Karl Thoennessen, the force behind Rogue Territory, is launching a brand new brand, RGT.A.

Like his first brand, RGT.A will be high on quality and entirely 'Made in LA,' but otherwise is an entirely fresh start. Unlike traditional labels, RGT.A's collections will drop as limited-edition capsules when and where inspiration hits, rather than sticking to a strict season-by-season calendar.

The inaugural collection, sold exclusively at Need Supply Co., will include a reversible camo jacket, five-pocket jeans, classic oxfords, rip-stop trousers, faded sweatshirts, and graphic t-shirts. Each piece is a contemporary twist on a classic garment, all with a purposeful functionality and clean look.

Give us a primer on RGT.A. What’s the elevator pitch?
RGT.A is an apparel brand that blends classic American sportswear, military garment design, streetwear and skateboarding to produce a clean, elevated offering.
Rather than being an extension of Rogue Territory, RGT.A is a fresh direction. Still, we wonder how the original might filter into or inform the new brand.
Since RGT.A is a personal exploration of concepts outside of what we've built with RGT, there won't be a strong association, but inherently the two brands are linked because they both coexist to build a larger picture of what the RGT universe is and can be. The commonality would lie expressly in the focus on producing well crafted, made in LA garments, but styling, fit, reference material, brand voice, and approach to design will be unique to the individual brand.









"I grew up skateboarding—I loved streetwear and graphic tees and I started to explore vintage military, heritage Americana and raw denim. As my tastes evolve, I am really curious to explore what a brand could look like if it plays in all of those spaces at the same time. RGT.A is the union of all of these things."
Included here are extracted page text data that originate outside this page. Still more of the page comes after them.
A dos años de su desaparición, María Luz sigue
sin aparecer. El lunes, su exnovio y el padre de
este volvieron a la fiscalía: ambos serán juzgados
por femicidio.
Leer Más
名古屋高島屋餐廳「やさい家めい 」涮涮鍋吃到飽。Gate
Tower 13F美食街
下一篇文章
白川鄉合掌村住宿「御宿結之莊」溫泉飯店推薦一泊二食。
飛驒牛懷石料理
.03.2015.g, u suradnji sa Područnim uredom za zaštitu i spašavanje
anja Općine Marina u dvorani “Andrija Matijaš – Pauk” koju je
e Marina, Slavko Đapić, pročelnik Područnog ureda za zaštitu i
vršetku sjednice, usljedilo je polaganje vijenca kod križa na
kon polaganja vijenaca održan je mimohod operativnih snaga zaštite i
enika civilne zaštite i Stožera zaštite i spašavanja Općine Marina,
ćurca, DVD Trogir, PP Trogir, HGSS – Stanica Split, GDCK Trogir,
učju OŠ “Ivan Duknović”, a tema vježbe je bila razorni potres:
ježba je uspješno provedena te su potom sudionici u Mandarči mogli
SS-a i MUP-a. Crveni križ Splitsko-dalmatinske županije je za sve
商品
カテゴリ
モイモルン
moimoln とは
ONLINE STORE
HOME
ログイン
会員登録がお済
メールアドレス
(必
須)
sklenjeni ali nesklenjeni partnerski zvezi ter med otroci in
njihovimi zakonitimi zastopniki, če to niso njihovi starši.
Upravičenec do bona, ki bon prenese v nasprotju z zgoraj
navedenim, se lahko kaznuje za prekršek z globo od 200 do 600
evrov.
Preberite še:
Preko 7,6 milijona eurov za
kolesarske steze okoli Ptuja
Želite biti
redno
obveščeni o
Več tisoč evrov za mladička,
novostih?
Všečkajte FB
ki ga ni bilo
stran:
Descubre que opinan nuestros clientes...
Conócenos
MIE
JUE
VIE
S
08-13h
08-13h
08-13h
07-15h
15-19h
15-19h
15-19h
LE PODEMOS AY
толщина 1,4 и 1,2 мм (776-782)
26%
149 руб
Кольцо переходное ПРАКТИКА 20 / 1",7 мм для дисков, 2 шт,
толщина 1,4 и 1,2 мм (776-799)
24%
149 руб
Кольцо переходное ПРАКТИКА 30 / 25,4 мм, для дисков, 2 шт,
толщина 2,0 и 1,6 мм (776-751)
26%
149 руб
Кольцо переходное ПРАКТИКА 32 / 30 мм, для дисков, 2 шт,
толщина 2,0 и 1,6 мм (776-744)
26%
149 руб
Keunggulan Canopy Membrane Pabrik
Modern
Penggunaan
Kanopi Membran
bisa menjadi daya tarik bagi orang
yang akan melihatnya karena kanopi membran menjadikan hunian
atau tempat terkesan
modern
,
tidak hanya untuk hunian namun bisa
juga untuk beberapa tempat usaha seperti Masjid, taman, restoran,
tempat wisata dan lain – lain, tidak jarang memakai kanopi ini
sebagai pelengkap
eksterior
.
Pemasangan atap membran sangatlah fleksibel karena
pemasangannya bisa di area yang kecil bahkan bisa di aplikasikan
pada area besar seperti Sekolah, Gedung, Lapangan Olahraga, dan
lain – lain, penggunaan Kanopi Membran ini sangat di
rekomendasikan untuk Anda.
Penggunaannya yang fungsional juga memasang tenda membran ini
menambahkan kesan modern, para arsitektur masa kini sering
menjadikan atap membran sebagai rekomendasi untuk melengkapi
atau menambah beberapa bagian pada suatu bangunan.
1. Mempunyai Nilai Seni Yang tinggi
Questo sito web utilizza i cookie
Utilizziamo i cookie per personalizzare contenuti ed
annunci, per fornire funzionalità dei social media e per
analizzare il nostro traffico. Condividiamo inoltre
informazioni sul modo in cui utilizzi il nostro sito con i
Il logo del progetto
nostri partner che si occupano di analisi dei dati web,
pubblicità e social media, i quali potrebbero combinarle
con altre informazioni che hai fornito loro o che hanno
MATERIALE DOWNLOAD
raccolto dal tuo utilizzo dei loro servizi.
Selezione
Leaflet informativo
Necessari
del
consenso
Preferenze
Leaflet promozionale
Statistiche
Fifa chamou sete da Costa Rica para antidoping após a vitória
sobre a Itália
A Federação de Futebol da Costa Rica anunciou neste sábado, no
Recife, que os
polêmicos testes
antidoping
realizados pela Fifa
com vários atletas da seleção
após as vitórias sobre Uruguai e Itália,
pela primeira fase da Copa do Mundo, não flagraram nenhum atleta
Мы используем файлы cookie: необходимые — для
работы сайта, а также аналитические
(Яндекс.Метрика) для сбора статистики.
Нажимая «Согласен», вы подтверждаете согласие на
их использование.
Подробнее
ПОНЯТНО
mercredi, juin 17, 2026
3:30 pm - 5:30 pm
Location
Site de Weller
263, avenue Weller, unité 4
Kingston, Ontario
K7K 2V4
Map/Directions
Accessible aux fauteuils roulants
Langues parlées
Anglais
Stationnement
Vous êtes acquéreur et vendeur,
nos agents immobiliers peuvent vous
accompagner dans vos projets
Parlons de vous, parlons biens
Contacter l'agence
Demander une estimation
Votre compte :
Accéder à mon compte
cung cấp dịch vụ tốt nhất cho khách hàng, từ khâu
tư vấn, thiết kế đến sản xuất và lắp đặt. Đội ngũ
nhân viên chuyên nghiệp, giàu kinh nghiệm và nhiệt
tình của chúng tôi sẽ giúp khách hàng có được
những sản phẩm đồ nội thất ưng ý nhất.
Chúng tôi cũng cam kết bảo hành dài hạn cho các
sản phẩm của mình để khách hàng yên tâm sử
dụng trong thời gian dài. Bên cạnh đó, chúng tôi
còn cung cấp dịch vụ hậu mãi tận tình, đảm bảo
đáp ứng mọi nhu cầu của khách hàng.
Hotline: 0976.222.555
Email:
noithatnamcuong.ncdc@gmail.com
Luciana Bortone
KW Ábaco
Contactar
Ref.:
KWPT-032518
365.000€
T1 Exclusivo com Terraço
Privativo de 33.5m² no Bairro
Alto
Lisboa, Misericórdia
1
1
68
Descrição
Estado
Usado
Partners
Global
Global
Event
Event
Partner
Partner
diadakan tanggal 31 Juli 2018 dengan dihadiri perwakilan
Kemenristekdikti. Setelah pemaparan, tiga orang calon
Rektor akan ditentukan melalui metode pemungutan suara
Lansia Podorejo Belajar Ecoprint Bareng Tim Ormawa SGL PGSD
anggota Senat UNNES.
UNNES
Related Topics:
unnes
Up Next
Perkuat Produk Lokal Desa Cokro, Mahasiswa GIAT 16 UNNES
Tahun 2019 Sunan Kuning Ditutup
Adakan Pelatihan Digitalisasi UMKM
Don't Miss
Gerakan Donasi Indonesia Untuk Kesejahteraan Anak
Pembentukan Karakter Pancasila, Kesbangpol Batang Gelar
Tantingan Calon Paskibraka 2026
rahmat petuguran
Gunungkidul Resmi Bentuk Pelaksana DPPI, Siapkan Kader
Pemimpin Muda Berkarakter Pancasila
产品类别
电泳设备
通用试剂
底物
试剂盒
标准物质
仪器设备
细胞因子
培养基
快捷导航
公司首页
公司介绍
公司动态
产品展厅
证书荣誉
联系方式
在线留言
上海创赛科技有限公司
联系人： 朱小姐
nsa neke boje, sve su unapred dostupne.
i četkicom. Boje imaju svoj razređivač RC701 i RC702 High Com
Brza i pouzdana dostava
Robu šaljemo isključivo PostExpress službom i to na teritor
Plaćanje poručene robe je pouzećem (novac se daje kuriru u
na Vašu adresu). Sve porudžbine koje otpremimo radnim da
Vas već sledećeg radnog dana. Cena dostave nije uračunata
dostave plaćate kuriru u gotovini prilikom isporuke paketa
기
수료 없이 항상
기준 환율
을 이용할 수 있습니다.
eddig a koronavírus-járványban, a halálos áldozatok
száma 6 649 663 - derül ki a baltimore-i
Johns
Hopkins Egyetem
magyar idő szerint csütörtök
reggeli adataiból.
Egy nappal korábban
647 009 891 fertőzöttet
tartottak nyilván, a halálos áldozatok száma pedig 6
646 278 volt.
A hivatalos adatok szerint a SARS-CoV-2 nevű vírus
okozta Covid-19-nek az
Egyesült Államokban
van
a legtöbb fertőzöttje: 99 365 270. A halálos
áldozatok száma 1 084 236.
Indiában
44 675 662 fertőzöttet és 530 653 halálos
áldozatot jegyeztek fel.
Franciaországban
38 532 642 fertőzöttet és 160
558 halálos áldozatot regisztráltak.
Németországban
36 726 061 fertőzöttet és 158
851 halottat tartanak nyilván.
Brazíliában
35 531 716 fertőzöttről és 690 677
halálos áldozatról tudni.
RGT.A won't stick to a seasonal schedule, but instead will be a series of capsule collections. How often do you envision them dropping every year?
The approach to RGT.A is to make things when we want, and not be limited to the schedule of the traditional fashion industry—to have the freedom and flexibility to let inspiration drive the product and its releases. Sometimes we'll work on an idea or a theme that we believe merits a collection. Other times we may just want to print some tees or make a new jacket. The idea is for the brand to be nimble enough to take an idea or concept and bring it to market in a relatively short amount of time.
How about a rundown of the inaugural collection? What's it all about and how does it relate to the larger story?
This inaugural collection was intended to act as a foundation on which to build future collections. We wanted to set the tone through imagery and styling in order to establish what RGT.A could be to our customers, not what it should be. RGT.A will feature fuller fits, simplified garment construction and bold graphic prints. As the brand progresses, graphic elements and typography will play a larger role in conveying a feeling or concept that we're inspired by.